Using the information ::
[a] Render this sentence from the crimmigration discussion points in Spanish: "Pleading down to a minor misdemeanor that does not require jail time may still make the person permanently inadmissible or deportable from the United States."
[b] Extend the crimmigration discussion points with a further passage that follows on from their final paragraph.

Excerpted text ::
=====

6th ANNUAL IMMIGRATION CONFERENCE
DISCUSSION POINTS
Crimmigration
Immigration law is complicated in general, and even factors that might seem insignificant can have a major impact on the outcome. It’s important to have proper legal counsel throughout any immigration process to make sure each step, every form and every action, is handled properly. That’s especially true if the applicant has any factors that might complicate their case, in particular any kind of criminal charge, conviction or other history. Due to immigration’s inadmissibility and deportability rules, most people accused of a crime will be looking at potential immigration consequences, if their criminal matters are not handled properly by a professional trained in U.S. immigration law. This often has an impact on the Latino community, who may be disproportionately targeted by police, and who often do not fully understand the consequences of relatively minor offenses, due to language barriers and lack of access to decent lawyers due to limited means.
Any immigrant, even a green card holder, who comes in contact with the criminal justice system needs to make sure they understand the immigration consequences of any potential plea or admission right from the start. Pleading down to a minor misdemeanor that does not require jail time may still make the person permanently inadmissible or deportable from the United States. The factors that are important in criminal and immigration cases are oftentimes completely unaligned, so it’s important to recognize that a criminal defense attorney is not a replacement for an immigration attorney. A person convicted of a sexual offense against a minor who does a decade in prison might not be faced with any immigration consequences, while a person convicted of a petty shoplifting offense or a minor drug conviction may end up being removed from the United States with no option to return. It is absolutely imperative to seek advice of a seasoned immigration attorney any time an immigrant has an interaction with police or the courts.
It's important to keep in mind that immigration frequently uses a one strike and you’re out policy, so there may be no do-overs if things are not handled properly the first time. Immigrants convicted of certain crimes, regardless of their actual guilt or the balance of their charitable contributions and community service, will become deportable and permanently inadmissible from the United States. While in general most Americans believe in second chances, that ethic has not always transferred over to the world of immigration law.
Due to recent political discourse, it is unlikely that there will be a dramatic shift in this protocol. President Trump recently sought to inflame the narrative surrounding immigration, most famously accusing Mexicans and others of being rapists, drug dealers, and murderers. In the face of such accusations, many politicians will be cautious not to seem weak on crime, which will hurt immigrants, despite the disconnect in how these laws are applied in practice. Despite a change in the Presidency and a far less provocative tone from the new administration, the presence of a criminal charge or record can still have a substantial impact on immigration matters under current laws, which require specific actions to alter.
I was recently asked to participate in a forum with Justin Chon, who is the writer, director and lead actor in a movie selected by the Cannes Film Festival titled Blue Bayou, which includes this very subject matter. Without giving away too much of the story, it’s about a Korean man who was adopted as a young child and grew up in the Louisiana bayou, so the culture, the language, and his relations there were the only home or family he had ever known. Criminal charges come in to play as part of a legal battle to prevent his deportation, which would separate him from a wife and daughter and send him to a place where he didn’t know the language or a single person. It’s a situation that is all too real for many immigrants who were brought here at a young age, had no say in their circumstances, and are faced with the prospect of being sent “home” to a place they know nothing about. Any criminal factor can tip the scales against them in what is already a precarious immigration scenario. I’m hopeful that drawing attention to the issue from this kind of human perspective might lead to positive reform, and am heartened to even see that this type of film was produced and is being recognized for the important social statement that it carries.

=====

Source material ::
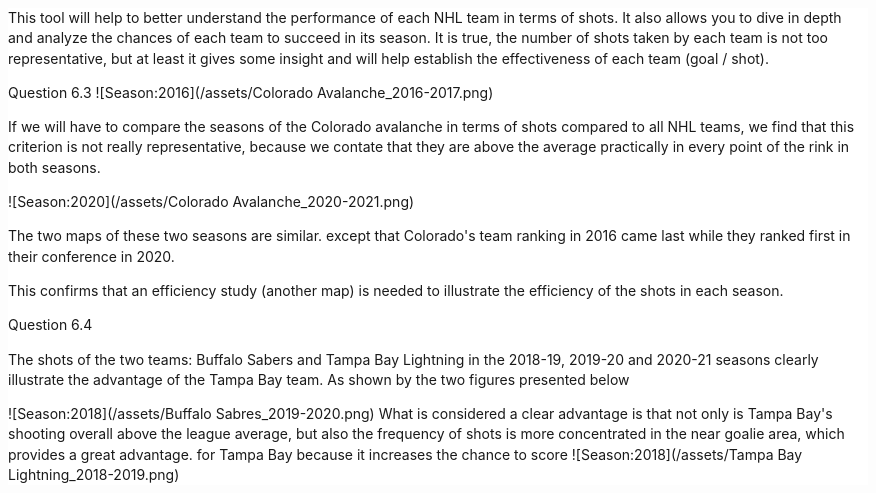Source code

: This tool will help to better understand the performance of each NHL team in terms of shots. It also allows you to dive in depth and analyze the chances of each team to succeed in its season. It is true, the number of shots taken by each team is not too representative, but at least it gives some insight and will help establish the effectiveness of each team (goal / shot).

Question 6.3
![Season:2016](/assets/Colorado Avalanche_2016-2017.png)

If we will have to compare the seasons of the Colorado avalanche in terms of shots compared to all NHL teams, we find that this criterion is not really representative, because we contate that they are above the average practically in every point of the rink in both seasons.

![Season:2020](/assets/Colorado Avalanche_2020-2021.png)

The two maps of these two seasons are similar. except that Colorado's team ranking in 2016 came last while they ranked first in their conference in 2020.

This confirms that an efficiency study (another map) is needed to illustrate the efficiency of the shots in each season.


Question 6.4

The shots of the two teams: Buffalo Sabers and Tampa Bay Lightning in the 2018-19, 2019-20 and 2020-21 seasons clearly illustrate the advantage of the Tampa Bay team. As shown by the two figures presented below

![Season:2018](/assets/Buffalo Sabres_2019-2020.png)
What is considered a clear advantage is that not only is Tampa Bay's shooting overall above the league average, but also the frequency of shots is more concentrated in the near goalie area, which provides a great advantage. for Tampa Bay because it increases the chance to score
 ![Season:2018](/assets/Tampa Bay Lightning_2018-2019.png)
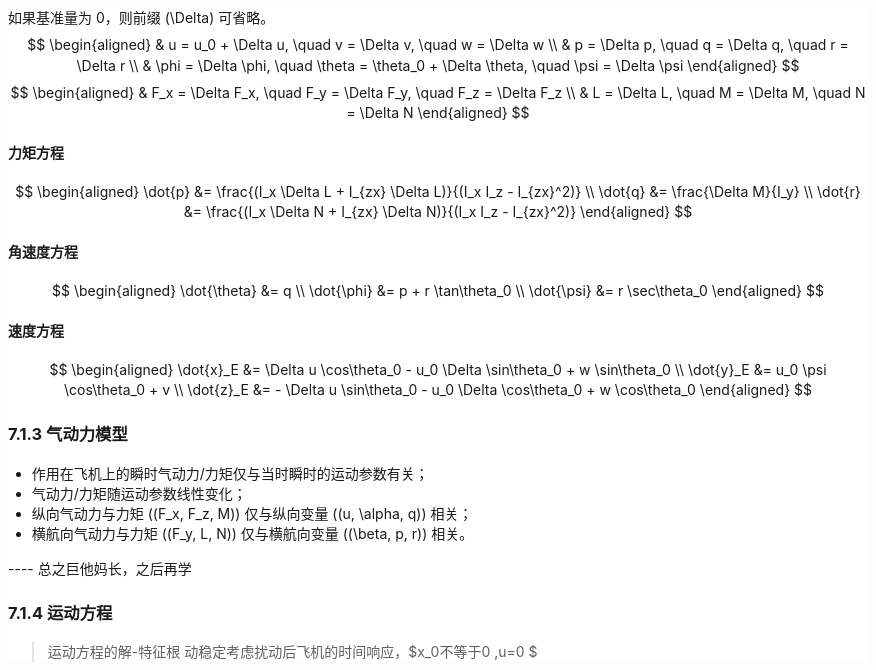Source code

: 如果基准量为 0，则前缀 \(\Delta\) 可省略。
$$
\begin{aligned}
    & u = u_0 + \Delta u, \quad v = \Delta v, \quad w = \Delta w \\
    & p = \Delta p, \quad q = \Delta q, \quad r = \Delta r \\
    & \phi = \Delta \phi, \quad \theta = \theta_0 + \Delta \theta, \quad \psi = \Delta \psi
\end{aligned}
$$
$$
\begin{aligned}
    & F_x = \Delta F_x, \quad F_y = \Delta F_y, \quad F_z = \Delta F_z \\
    & L = \Delta L, \quad M = \Delta M, \quad N = \Delta N
\end{aligned}
$$
#### 力矩方程
$$
\begin{aligned}
    \dot{p} &= \frac{(I_x \Delta L + I_{zx} \Delta L)}{(I_x I_z - I_{zx}^2)} \\
    \dot{q} &= \frac{\Delta M}{I_y} \\
    \dot{r} &= \frac{(I_x \Delta N + I_{zx} \Delta N)}{(I_x I_z - I_{zx}^2)}
\end{aligned}
$$

#### 角速度方程
$$
\begin{aligned}
    \dot{\theta} &= q \\
    \dot{\phi} &= p + r \tan\theta_0 \\
    \dot{\psi} &= r \sec\theta_0
\end{aligned}
$$

#### 速度方程
$$
\begin{aligned}
    \dot{x}_E &= \Delta u \cos\theta_0 - u_0 \Delta \sin\theta_0 + w \sin\theta_0 \\
    \dot{y}_E &= u_0 \psi \cos\theta_0 + v \\
    \dot{z}_E &= - \Delta u \sin\theta_0 - u_0 \Delta \cos\theta_0 + w \cos\theta_0
\end{aligned}
$$
### 7.1.3 气动力模型
- 作用在飞机上的瞬时气动力/力矩仅与当时瞬时的运动参数有关；
- 气动力/力矩随运动参数线性变化；
- 纵向气动力与力矩 \((F_x, F_z, M)\) 仅与纵向变量 \((u, \alpha, q)\) 相关；
- 横航向气动力与力矩 \((F_y, L, N)\) 仅与横航向变量 \((\beta, p, r)\) 相关。

---- 总之巨他妈长，之后再学

### 7.1.4 运动方程
> 运动方程的解-特征根
动稳定考虑扰动后飞机的时间响应，$x_0不等于0 ,u=0  $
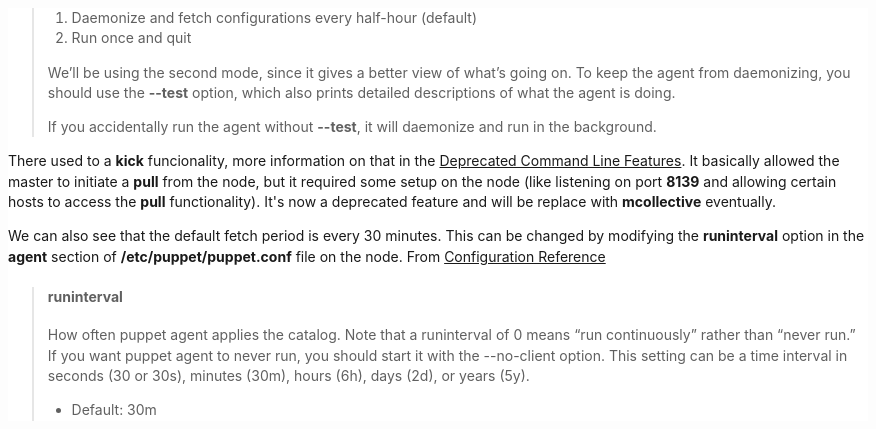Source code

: > 
> 1. Daemonize and fetch configurations every half-hour (default)
> 2. Run once and quit
> 
> We’ll be using the second mode, since it gives a better view of what’s going on. To keep the agent from daemonizing, you should use the **--test** option, which also prints detailed descriptions of what the agent is doing.
> 
> If you accidentally run the agent without **--test**, it will daemonize and run in the background.

There used to a **kick** funcionality, more information on that in the [Deprecated Command Line Features](https://docs.puppetlabs.com/puppet/3.7/reference/deprecated_command.html#puppet-kick). It basically allowed the master to initiate a **pull** from the node, but it required some setup on the node (like listening on port **8139** and allowing certain hosts to access the **pull** functionality). It's now a deprecated feature and will be replace with **mcollective** eventually. 

We can also see that the default fetch period is every 30 minutes. This can be changed by modifying the **runinterval** option in the **agent** section of **/etc/puppet/puppet.conf** file on the node. From [Configuration Reference](https://docs.puppetlabs.com/references/latest/configuration.html#runinterval)


> #### runinterval
> 
> How often puppet agent applies the catalog. Note that a runinterval of 0 means “run continuously” rather than “never run.” If you want puppet agent to never run, you should start it with the --no-client option. This setting can be a time interval in seconds (30 or 30s), minutes (30m), hours (6h), days (2d), or years (5y).
> 
> - Default: 30m
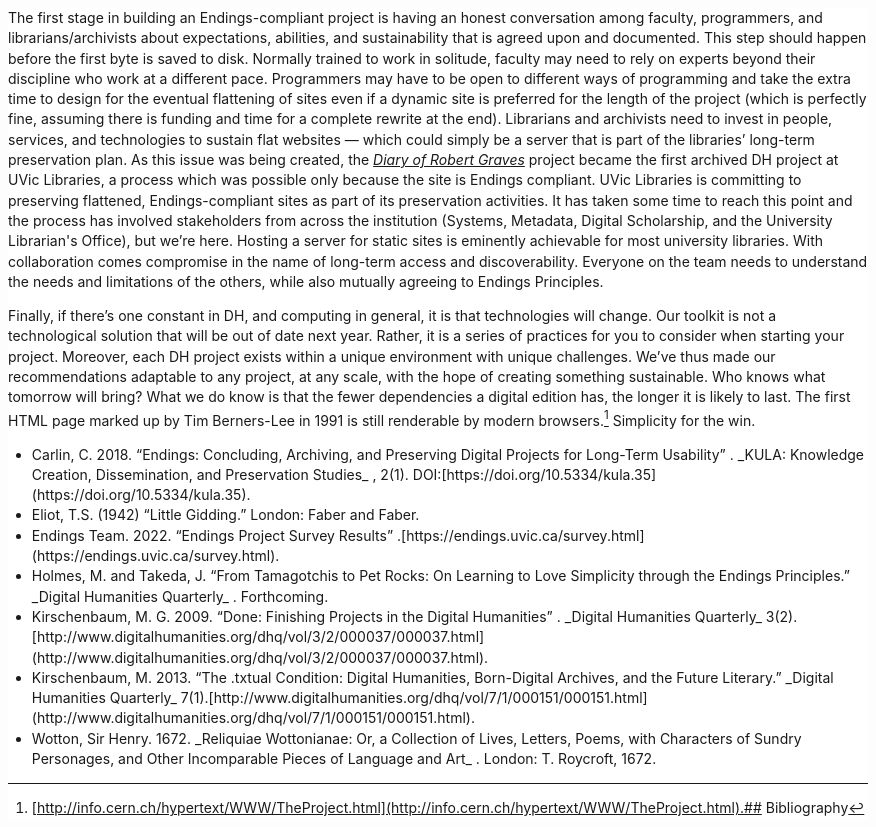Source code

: The first stage in building an Endings-compliant project is having an honest conversation among faculty, programmers, and librarians/archivists about expectations, abilities, and sustainability that is agreed upon and documented. This step should happen before the first byte is saved to disk. Normally trained to work in solitude, faculty may need to rely on experts beyond their discipline who work at a different pace. Programmers may have to be open to different ways of programming and take the extra time to design for the eventual flattening of sites even if a dynamic site is preferred for the length of the project (which is perfectly fine, assuming there is funding and time for a complete rewrite at the end). Librarians and archivists need to invest in people, services, and technologies to sustain flat websites — which could simply be a server that is part of the libraries’ long-term preservation plan. As this issue was being created, the _[Diary of Robert Graves](https://graves.uvic.ca)_ project became the first archived DH project at UVic Libraries, a process which was possible only because the site is Endings compliant. UVic Libraries is committing to preserving flattened, Endings-compliant sites as part of its preservation activities. It has taken some time to reach this point and the process has involved stakeholders from across the institution (Systems, Metadata, Digital Scholarship, and the University Librarian's Office), but we’re here. Hosting a server for static sites is eminently achievable for most university libraries. With collaboration comes compromise in the name of long-term access and discoverability. Everyone on the team needs to understand the needs and limitations of the others, while also mutually agreeing to Endings Principles.

Finally, if there’s one constant in DH, and computing in general, it is that technologies will change. Our toolkit is not a technological solution that will be out of date next year. Rather, it is a series of practices for you to consider when starting your project. Moreover, each DH project exists within a unique environment with unique challenges. We’ve thus made our recommendations adaptable to any project, at any scale, with the hope of creating something sustainable. Who knows what tomorrow will bring? What we do know is that the fewer dependencies a digital edition has, the longer it is likely to last. The first HTML page marked up by Tim Berners-Lee in 1991 is still renderable by modern browsers.[^2] Simplicity for the win.


[^1]: The Endings Team originally consisted of researchers Claire Carlin, Ewa Czaykowska-Higgins, Elizabeth Grove-White, and Janelle Jenstad; developers Stewart Arneil, Martin Holmes, and Greg Newton; and librarians Corey Davis, John Durno, and Lisa Goddard. Since 2016, Elizabeth Grove-White has retired, and J. Matthew Huculak has replaced Corey Davis on the team. Research assistants and collaborators have included Emily Comeau, Tye Landels, Daniel Martin, and Joey Takeda.
[^2]: [http://info.cern.ch/hypertext/WWW/TheProject.html](http://info.cern.ch/hypertext/WWW/TheProject.html).## Bibliography

<ul>
<li id="carlin2018">Carlin, C. 2018. “Endings: Concluding, Archiving, and Preserving Digital Projects for Long-Term Usability” . _KULA: Knowledge Creation, Dissemination, and Preservation Studies_ , 2(1). DOI:[https://doi.org/10.5334/kula.35](https://doi.org/10.5334/kula.35).
</li>
<li id="eliot1942">Eliot, T.S. (1942) “Little Gidding.” London: Faber and Faber.
</li>
<li id="endingsTeam2022">Endings Team. 2022. “Endings Project Survey Results” .[https://endings.uvic.ca/survey.html](https://endings.uvic.ca/survey.html).
</li>
<li id="holmes_takeda">Holmes, M. and Takeda, J. “From Tamagotchis to Pet Rocks: On Learning to Love Simplicity through the Endings Principles.”  _Digital Humanities Quarterly_ . Forthcoming.
</li>
<li id="kirschenbaum2009">Kirschenbaum, M. G. 2009. “Done: Finishing Projects in the Digital Humanities” . _Digital Humanities Quarterly_ 3(2).[http://www.digitalhumanities.org/dhq/vol/3/2/000037/000037.html](http://www.digitalhumanities.org/dhq/vol/3/2/000037/000037.html).
</li>
<li id="kirschenbaum2013">Kirschenbaum, M. 2013. “The .txtual Condition: Digital Humanities, Born-Digital Archives, and the Future Literary.”  _Digital Humanities Quarterly_ 7(1).[http://www.digitalhumanities.org/dhq/vol/7/1/000151/000151.html](http://www.digitalhumanities.org/dhq/vol/7/1/000151/000151.html).
</li>
<li id="wotton1672">Wotton, Sir Henry. 1672. _Reliquiae Wottonianae: Or, a Collection of Lives, Letters, Poems, with Characters of Sundry Personages, and Other Incomparable Pieces of Language and Art_ . London: T. Roycroft, 1672.
</li>

</ul>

=====

Results in order ::
[a] Declararse culpable de un delito menor que no conlleve pena de cárcel puede, aun así, hacer que la persona quede permanentemente inadmisible o sujeta a deportación de los Estados Unidos.

[b]
While a massive legislative overhaul may be unlikely, the world of crimmigration is changing constantly. I spend a large part of my day keeping up to date on new court cases and making sure to analyze every part of a client’s file to see what options are available to them. Missing even one less obvious point, because it doesn’t come up as often, can lead to poor outcomes, when good lawyering could have easily avoided that. That’s one reason why I always schedule hour consultations when I first speak with clients and make sure that they give us a full debriefing on their background before we first speak. This allows me to ensure that there are no blind spots. I’ve had so many cases where clients thought all was lost, but one overlooked fact completely changed the picture. Those experiences have stayed with me and I make sure not to take anything for granted, in the complex and quickly changing world of immigration law. Recently our firm has had success undoing years old removal orders by noticing a change in the law that allows us to reclassify the crime an immigrant was convicted of. These successes sometimes literally save lives.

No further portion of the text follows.